> TASK OBJECTIVE:
Answer these questions from the excerpt on the ObjCopy library:
(a) Which files and directories should be moved from llvm-objcopy into the ObjCopy library?
(b) Which headers would describe the library's external interface?
(c) What does the current DwarfLinker already do in parallel?

> PASSAGE PROVIDED:
Finally, it would be possible to call executeObjcopyOnBinary()
and source file would be copied with replaced debug info sections:

objectcopy::elf::executeObjcopyOnBinary(Config, InputFile, FB);

Speaking of what should be moved from llvm-obcopy into ObjCopy library.
It is Buffer.h, CopyConfig.h and entire ELF, MachO, WASM, COFF directories.
It is done in the prototype(prototype copied only ELF part.)

The external interface of that library would be described by :

ELF/ELFObjcopy.h
COFF/COFFObjcopy.h
MachO/MachOObjcopy.h
wasm/WasmObjcopy.h


>     2. Create a command line utility using existed DWARFLinker and ObjCopy
>         implementation. First version is supposed to work with only ELF
>     input object files.
>         It would take input ELF file with unoptimized debug info and
>     create
>     output
>         ELF file with optimized debug info. That version would be done
>     out
>     of the llvm tree.
>
>
> I would prefer doing this incrementally in-tree. It will make 
> reviewing these patches much easier and hopefully allow us to identify 
> opportunities where we can improve both the ELF and the Mach-O variant.

It is OK to me to start doing it in-tree.


>
>     3. Make a tool to be able to work in multi-thread mode.
>
>
> I'm a bit confused by what you mean here. The current DwarfLinker 
> already does the analysis and cloning in parallel. As I've mentioned 
> in the original thread, when I implemented this, there was no way to 
> do better if you want to deduplicate across compilation units which is 
> what gives the biggest size reduction.

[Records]
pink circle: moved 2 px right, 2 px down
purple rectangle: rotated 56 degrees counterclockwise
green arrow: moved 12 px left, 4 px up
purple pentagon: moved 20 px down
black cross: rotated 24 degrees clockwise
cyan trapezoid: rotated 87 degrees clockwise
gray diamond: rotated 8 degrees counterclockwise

> OUTPUT FOR THIS TASK:
(a) Buffer.h, CopyConfig.h, and the entire ELF, MachO, WASM, and COFF directories.
(b) ELF/ELFObjcopy.h, COFF/COFFObjcopy.h, MachO/MachOObjcopy.h, and wasm/WasmObjcopy.h.
(c) The analysis and the cloning.